I died.
But I came back as a restored and resolutely undaunted imprint of me.
I feel like I'm back. Sort of, or at least recovering and coming back to myself. You know, the familiar girl I talk about at times- the one I used to be, of whom I actually loved. The one who lived her life rather than passed through the motions of it. The girl I was before I got lost and of whom I could genuinely be proud of.
What brought on this regenerating? Who knows, but i think it's been happening since the start of this week. (strange how so many change of events can occur in such a small amount of time, but hey that's life for you- let it go and just go with it) Maybe time and perspective are finally kicking in and doing work. Or maybe it's the downpour change in weather, the cleansing and thus replenishing and chance renewal for everything. Whatever it is, something is healing. Incredible.
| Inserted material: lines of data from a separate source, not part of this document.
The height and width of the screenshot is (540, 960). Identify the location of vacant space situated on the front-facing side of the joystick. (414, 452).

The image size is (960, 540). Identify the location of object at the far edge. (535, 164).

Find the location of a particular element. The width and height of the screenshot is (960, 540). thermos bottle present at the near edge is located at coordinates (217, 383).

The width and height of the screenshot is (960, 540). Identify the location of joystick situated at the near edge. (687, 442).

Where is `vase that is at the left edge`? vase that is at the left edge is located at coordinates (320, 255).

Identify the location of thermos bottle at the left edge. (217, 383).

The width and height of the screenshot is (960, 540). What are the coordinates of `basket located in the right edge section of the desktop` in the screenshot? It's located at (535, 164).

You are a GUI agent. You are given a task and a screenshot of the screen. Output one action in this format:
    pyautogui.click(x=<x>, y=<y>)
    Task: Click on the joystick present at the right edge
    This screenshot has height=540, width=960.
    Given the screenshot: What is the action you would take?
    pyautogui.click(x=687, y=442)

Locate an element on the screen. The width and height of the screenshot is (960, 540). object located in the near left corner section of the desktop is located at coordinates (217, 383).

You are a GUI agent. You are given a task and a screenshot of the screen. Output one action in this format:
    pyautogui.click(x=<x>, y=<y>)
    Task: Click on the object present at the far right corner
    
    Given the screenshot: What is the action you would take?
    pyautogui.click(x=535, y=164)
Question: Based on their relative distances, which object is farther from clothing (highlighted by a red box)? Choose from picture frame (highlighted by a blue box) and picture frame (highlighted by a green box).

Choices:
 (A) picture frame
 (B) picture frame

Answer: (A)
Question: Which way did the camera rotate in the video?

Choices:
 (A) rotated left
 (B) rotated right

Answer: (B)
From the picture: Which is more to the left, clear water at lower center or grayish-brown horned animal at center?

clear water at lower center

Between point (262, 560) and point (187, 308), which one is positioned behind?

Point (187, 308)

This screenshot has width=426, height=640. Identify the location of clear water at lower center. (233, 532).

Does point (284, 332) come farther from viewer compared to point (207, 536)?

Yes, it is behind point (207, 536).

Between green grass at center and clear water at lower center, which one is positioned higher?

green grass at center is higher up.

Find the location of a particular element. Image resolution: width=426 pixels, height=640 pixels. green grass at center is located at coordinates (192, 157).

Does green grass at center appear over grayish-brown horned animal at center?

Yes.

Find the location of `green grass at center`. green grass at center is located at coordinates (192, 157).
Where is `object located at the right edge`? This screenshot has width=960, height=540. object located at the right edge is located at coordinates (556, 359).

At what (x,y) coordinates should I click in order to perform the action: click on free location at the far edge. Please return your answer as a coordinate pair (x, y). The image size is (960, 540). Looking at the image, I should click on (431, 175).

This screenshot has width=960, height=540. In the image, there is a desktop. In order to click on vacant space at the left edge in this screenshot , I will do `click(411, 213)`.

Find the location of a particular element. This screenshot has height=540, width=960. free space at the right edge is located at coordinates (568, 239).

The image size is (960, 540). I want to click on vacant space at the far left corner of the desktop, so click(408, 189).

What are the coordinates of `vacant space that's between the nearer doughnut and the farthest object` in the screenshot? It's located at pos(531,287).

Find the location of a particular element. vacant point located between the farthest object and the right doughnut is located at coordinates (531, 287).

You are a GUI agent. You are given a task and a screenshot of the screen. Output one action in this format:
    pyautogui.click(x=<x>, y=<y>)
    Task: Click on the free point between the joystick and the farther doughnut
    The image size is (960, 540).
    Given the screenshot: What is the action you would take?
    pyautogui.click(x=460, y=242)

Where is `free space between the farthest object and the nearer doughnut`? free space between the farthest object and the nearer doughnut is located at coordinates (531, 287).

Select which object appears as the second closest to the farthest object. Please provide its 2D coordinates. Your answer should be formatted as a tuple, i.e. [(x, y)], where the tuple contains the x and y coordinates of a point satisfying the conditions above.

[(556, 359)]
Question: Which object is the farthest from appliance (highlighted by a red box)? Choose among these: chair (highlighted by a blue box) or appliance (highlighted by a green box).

I'm even reading again, thoroughly engrossed, actually paying attention, and not wanting to stop at all for anything, like I used to. I'm beginning to want to write about real stuff again, like I used to. Not to mention the progressive trials and tribulations (though yet still overall amazing) in the poetry endeavor.You have no idea how good that feels. I'm finally feeling like myself again with lust for life.
Okay on another note and thought, is it weird just how liberated and positively carefree I feel after making up my mind to be rid of all and any relationship potentials? After deciding to honestly just be single and refrain from getting involved further hence, I feel so much more free. Really and entirely so much more free, in a very good way of course. I feel like I can actually breathe again and that a huge suffocating weight has been lifted off of my chest now; it's as if a spell of crisp and fresh air has come in the room through an opened door and left a clean and soft light hue of burden free atmosphere. I feel immensely better and fully relieved after getting rid of all the strings that were being put on me.
Naturally I am a bit confused again about all this fickle-mindedness and what it means or what I want. But at least I know more about what I want now and what I absolutely don't want at present.
I don't want to date anyone anymore and play around like a robot just 'cause I can for entertaining distraction and 'cause it's too easy when it doesn't count and your heart's not in it. (mind you, playing around does not mean sleeping around or even physical contact for the matter. as you can tell, i hardly ever let anyone get even remotely close to me, almost never, they'd have to really know me- ladies get it together, you don't have to be sluts to get a guy) I am afterall all heart and my heart is somewhere else. I don't and haven't been able to feel anything for anyone anymore. Okay but that's another topic discussion and speculation for another time.
I choose to just be single and not ready to mingle. I am staying completely guy free with no hazy thought clouds in my head. Haha I really mean it this time; I am determined to try very hard not to play around and go through guys any longer. And really, that cannot be very good for my karma lol. (oops. well I guess amending starts now?)
I want to just enjoy life and fun ambience again. I want to live again- live in the moments, live in the meaningful fun, but I think I've already begun to before I even realized it. Let's just hope this lasts, fingers crossed.